## Excerpt:

The Finch Formerly Known As Gold

19 January 2006

The udderlying cause

There are times when I read something, write a link to it, and think "Maybe this isn't the time." And it sits out on the desktop somewhere — it's not even in the actual blog database — waiting for me to get off the dime and either run the damn thing or forget I ever saw it.

After four days, I've decided to opt for the former. From Arizona Watch, Benway's explanation of why we have an illegal-immigration problem in the first place:

We've voted ourselves all these safety nets and government benefits as citizens of this country, and we'll be damned if we're going to start giving these benefits away to someone new. It costs too much. We don't want to pay for it. Besides, we have a "right" to American jobs ourselves, even if we don't want them.

That is the immigration debate in a nutshell. Our lips are locked on the government teats, feeding on the milk of privilege, and we don't want competition.

There will be no solution to illegal immigration until the taxpayers stop rewarding themselves unearned benefits. Eliminating the welfare state removes many of the incentives to illegally immigrate. If you've got to pay for your kids to go to school and pay for your own healthcare, only the truly motivated are going to immigrate, and those who do will be valuable additions to our country. But if we're going to deny these incentives to immigrants, then we must also deny them to ourselves. The alternatives are either the current situation, or a slave state, with a second class of immigrant persons laboring to ensure a fat government teat upon which citizens suckle.

Okay, hardline and then some. Of course, we are paying for school — some of us are, anyway — just not directly. And I don't believe for a moment that the vast majority of immigrants will end up as parasites.

But given the choice between building a wall and tearing down the welfare state, which do you think will actually happen?

Posted at 9:08 AM to Political Science Fiction

Which do you think could actually work and not be a total disaster with regards to free trade and individual rights?

## Task to carry out:
Reproduce the entire immigration blog post above word for word, without changing anything.

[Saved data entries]
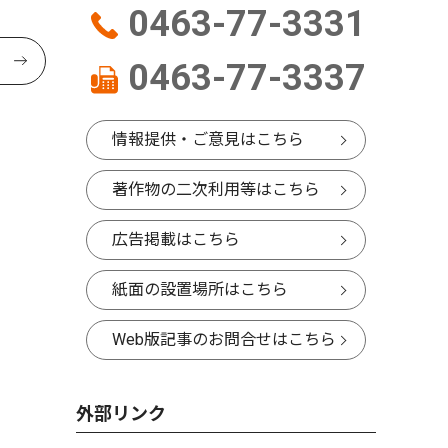
0463-77-3331
0463-77-3337
情報提供・ご意見はこちら
著作物の二次利用等はこちら
広告掲載はこちら
紙面の設置場所はこちら
Web版記事のお問合せはこちら
外部リンク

## Exercise output:
The Finch Formerly Known As Gold

19 January 2006

The udderlying cause

There are times when I read something, write a link to it, and think "Maybe this isn't the time." And it sits out on the desktop somewhere — it's not even in the actual blog database — waiting for me to get off the dime and either run the damn thing or forget I ever saw it.

After four days, I've decided to opt for the former. From Arizona Watch, Benway's explanation of why we have an illegal-immigration problem in the first place:

We've voted ourselves all these safety nets and government benefits as citizens of this country, and we'll be damned if we're going to start giving these benefits away to someone new. It costs too much. We don't want to pay for it. Besides, we have a "right" to American jobs ourselves, even if we don't want them.

That is the immigration debate in a nutshell. Our lips are locked on the government teats, feeding on the milk of privilege, and we don't want competition.

There will be no solution to illegal immigration until the taxpayers stop rewarding themselves unearned benefits. Eliminating the welfare state removes many of the incentives to illegally immigrate. If you've got to pay for your kids to go to school and pay for your own healthcare, only the truly motivated are going to immigrate, and those who do will be valuable additions to our country. But if we're going to deny these incentives to immigrants, then we must also deny them to ourselves. The alternatives are either the current situation, or a slave state, with a second class of immigrant persons laboring to ensure a fat government teat upon which citizens suckle.

Okay, hardline and then some. Of course, we are paying for school — some of us are, anyway — just not directly. And I don't believe for a moment that the vast majority of immigrants will end up as parasites.

But given the choice between building a wall and tearing down the welfare state, which do you think will actually happen?

Posted at 9:08 AM to Political Science Fiction

Which do you think could actually work and not be a total disaster with regards to free trade and individual rights?